[Exercise passage]
--------

This week's UCU strike is a struggle against a higher education system that sees students pay more, workers get less - and a few at the top rake in the profits.

This week and until 4 December, members of the University and College Union (UCU) will take industrial action for eight continuous working days. Full-time lecturers, teachers on casual contracts, researchers, academic support staff, and other university workers are striking because the university system is broken, and because the last time that the UCU waged a national strike, in February and March 2018, the breaking was not fixed.

Sixty universities face disruption. More than 40,000 UCU members are off the job. More than a million students may have at least some of their classes cancelled. If not for Conservative anti-union laws, which require a 50% turnout of affected members, these numbers would all be higher. This is no joke, and the scale of the strike is equalled only by the scale of the problems that plague higher education in the UK today.

These problems have found their way into the UCU’s demands. There is the déjà vu dispute about pensions: the 2018 strike occurred because university managers wanted to change the University Superannuation Scheme (USS) from a defined benefits scheme to a defined contributions scheme, making USS subscribers hundreds of thousands of pounds worse off. The 2018 strike forced employers to think again. But it didn’t resolve arguments over the valuation of the USS fund, an argument which determines whether or not contributions should rise, and benefits fall. This new strike has emerged out of the failure of the union and employers to agree to an alternative way forward.

Pay is another problem. The UCU estimates their members have lost about 20 percent in real terms in the past 10 years. They want a 3% rise in real pay to start to reverse that trend. At the same time, they want action from university managers on the increasing pressures of work across the university sector: academics pushed to write more papers, teach extra students, take on additional admin work, even as their pay declines. In at least one case these pressures have proved fatal. In 2018, a lecturer at Cardiff University took his own life when he could simply no longer cope with the stress. 

This new university strike is directed against a modern British disease, where workers work more to earn less. It’s also aimed against another aspect of that disease, the growth of job insecurity throughout the country. In the past 20 years, university managers have watched with folded arms as a growing proportion of academic staff have been shoved onto short-term contracts. Some estimates put the number of casualised academic staff as high as 170,000. The UCU wants those managers to commit to the only known cure for insecure work: secure work on a proper contract.

--------

[Records shown]
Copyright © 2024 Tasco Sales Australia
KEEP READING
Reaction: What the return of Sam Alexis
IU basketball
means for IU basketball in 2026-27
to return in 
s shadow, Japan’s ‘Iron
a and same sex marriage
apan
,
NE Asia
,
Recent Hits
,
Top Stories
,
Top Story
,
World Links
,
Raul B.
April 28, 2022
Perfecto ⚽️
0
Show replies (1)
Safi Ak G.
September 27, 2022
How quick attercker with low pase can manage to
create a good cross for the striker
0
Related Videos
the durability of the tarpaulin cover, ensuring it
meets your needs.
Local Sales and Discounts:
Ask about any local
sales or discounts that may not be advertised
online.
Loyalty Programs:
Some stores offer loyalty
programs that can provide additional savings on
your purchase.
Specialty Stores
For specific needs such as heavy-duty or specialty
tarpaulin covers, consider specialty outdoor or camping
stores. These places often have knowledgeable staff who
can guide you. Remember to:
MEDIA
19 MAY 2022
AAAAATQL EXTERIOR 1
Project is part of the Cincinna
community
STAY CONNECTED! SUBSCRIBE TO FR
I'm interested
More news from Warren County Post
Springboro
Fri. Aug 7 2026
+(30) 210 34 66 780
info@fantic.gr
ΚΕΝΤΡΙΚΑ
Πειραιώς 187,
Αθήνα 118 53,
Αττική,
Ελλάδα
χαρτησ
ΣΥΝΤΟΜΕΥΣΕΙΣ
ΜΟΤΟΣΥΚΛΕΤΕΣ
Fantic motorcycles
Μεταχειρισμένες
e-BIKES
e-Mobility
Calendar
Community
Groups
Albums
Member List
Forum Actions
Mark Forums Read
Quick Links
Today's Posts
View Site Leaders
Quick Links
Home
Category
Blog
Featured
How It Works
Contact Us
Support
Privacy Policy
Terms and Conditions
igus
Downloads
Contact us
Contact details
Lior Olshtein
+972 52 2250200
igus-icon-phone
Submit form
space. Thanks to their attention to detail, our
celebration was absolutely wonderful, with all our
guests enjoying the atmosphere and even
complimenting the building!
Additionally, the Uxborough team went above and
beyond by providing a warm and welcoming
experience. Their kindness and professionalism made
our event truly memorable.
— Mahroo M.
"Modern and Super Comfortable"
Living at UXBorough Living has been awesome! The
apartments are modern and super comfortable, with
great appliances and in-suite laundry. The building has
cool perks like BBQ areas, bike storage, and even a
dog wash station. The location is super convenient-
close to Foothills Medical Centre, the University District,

--------

[Problem]
Copy the stretch of the UCU strike text from "This week and" through "the UK today.", keeping every word as it appears. Work from the text alone, not from any other source.

[Answer box]
This week and until 4 December, members of the University and College Union (UCU) will take industrial action for eight continuous working days. Full-time lecturers, teachers on casual contracts, researchers, academic support staff, and other university workers are striking because the university system is broken, and because the last time that the UCU waged a national strike, in February and March 2018, the breaking was not fixed.

Sixty universities face disruption. More than 40,000 UCU members are off the job. More than a million students may have at least some of their classes cancelled. If not for Conservative anti-union laws, which require a 50% turnout of affected members, these numbers would all be higher. This is no joke, and the scale of the strike is equalled only by the scale of the problems that plague higher education in the UK today.